## [Your goal]
Copy each line containing the word "request" from the records that follow, please.

[Items listed in a dataset]
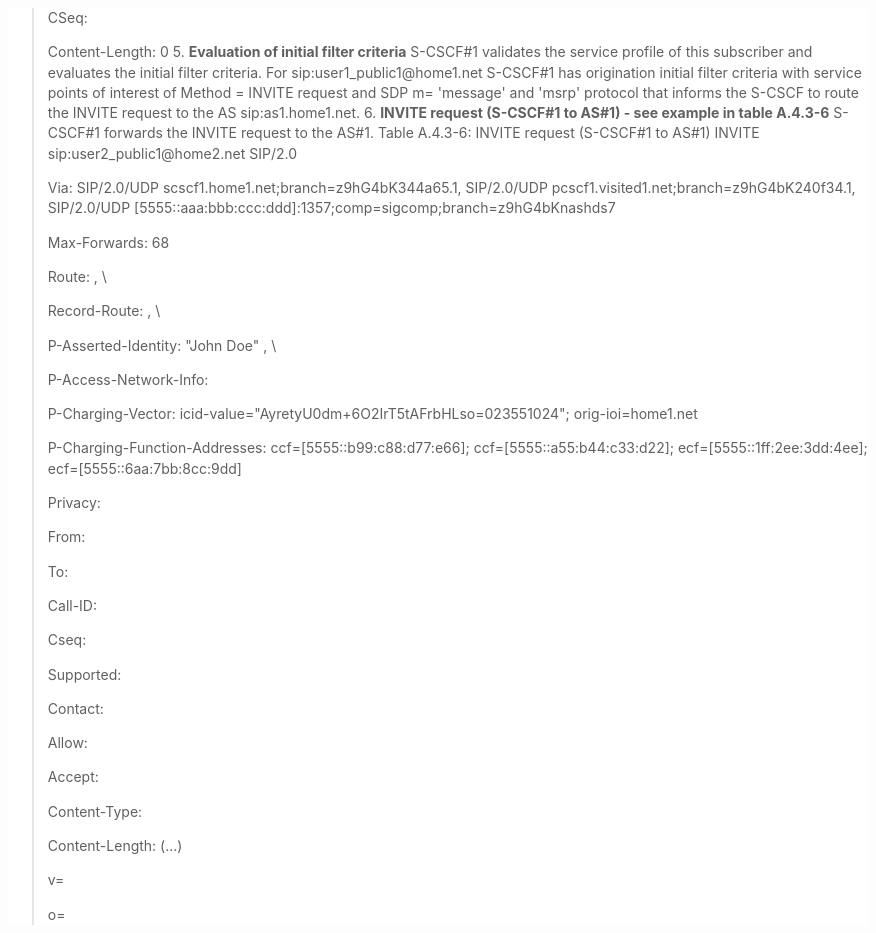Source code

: > CSeq:
>
> Content-Length: 0
5\. **Evaluation of initial filter criteria**
S-CSCF#1 validates the service profile of this subscriber and evaluates the
initial filter criteria. For sip:user1_public1\@home1.net S-CSCF#1 has
origination initial filter criteria with service points of interest of Method
= INVITE request and SDP m= \'message\' and \'msrp\' protocol that informs the
S-CSCF to route the INVITE request to the AS sip:as1.home1.net.
6\. **INVITE request (S-CSCF#1 to AS#1) - see example in table A.4.3-6**
S-CSCF#1 forwards the INVITE request to the AS#1.
Table A.4.3-6: INVITE request (S-CSCF#1 to AS#1)
> INVITE sip:user2_public1\@home2.net SIP/2.0
>
> Via: SIP/2.0/UDP scscf1.home1.net;branch=z9hG4bK344a65.1, SIP/2.0/UDP
> pcscf1.visited1.net;branch=z9hG4bK240f34.1, SIP/2.0/UDP
> [5555::aaa:bbb:ccc:ddd]:1357;comp=sigcomp;branch=z9hG4bKnashds7
>
> Max-Forwards: 68
>
> Route: \,
> \
>
> Record-Route: \,
> \
>
> P-Asserted-Identity: \"John Doe\" \,
> \
>
> P-Access-Network-Info:
>
> P-Charging-Vector: icid-value=\"AyretyU0dm+6O2IrT5tAFrbHLso=023551024\";
> orig-ioi=home1.net
>
> P-Charging-Function-Addresses: ccf=[5555::b99:c88:d77:e66];
> ccf=[5555::a55:b44:c33:d22]; ecf=[5555::1ff:2ee:3dd:4ee];
> ecf=[5555::6aa:7bb:8cc:9dd]
>
> Privacy:
>
> From:
>
> To:
>
> Call-ID:
>
> Cseq:
>
> Supported:
>
> Contact:
>
> Allow:
>
> Accept:
>
> Content-Type:
>
> Content-Length: (...)
>
> v=
>
> o=
>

## [Response to the exercise]
= INVITE request and SDP m= \'message\' and \'msrp\' protocol that informs the
S-CSCF to route the INVITE request to the AS sip:as1.home1.net.
6\. **INVITE request (S-CSCF#1 to AS#1) - see example in table A.4.3-6**
S-CSCF#1 forwards the INVITE request to the AS#1.
Table A.4.3-6: INVITE request (S-CSCF#1 to AS#1)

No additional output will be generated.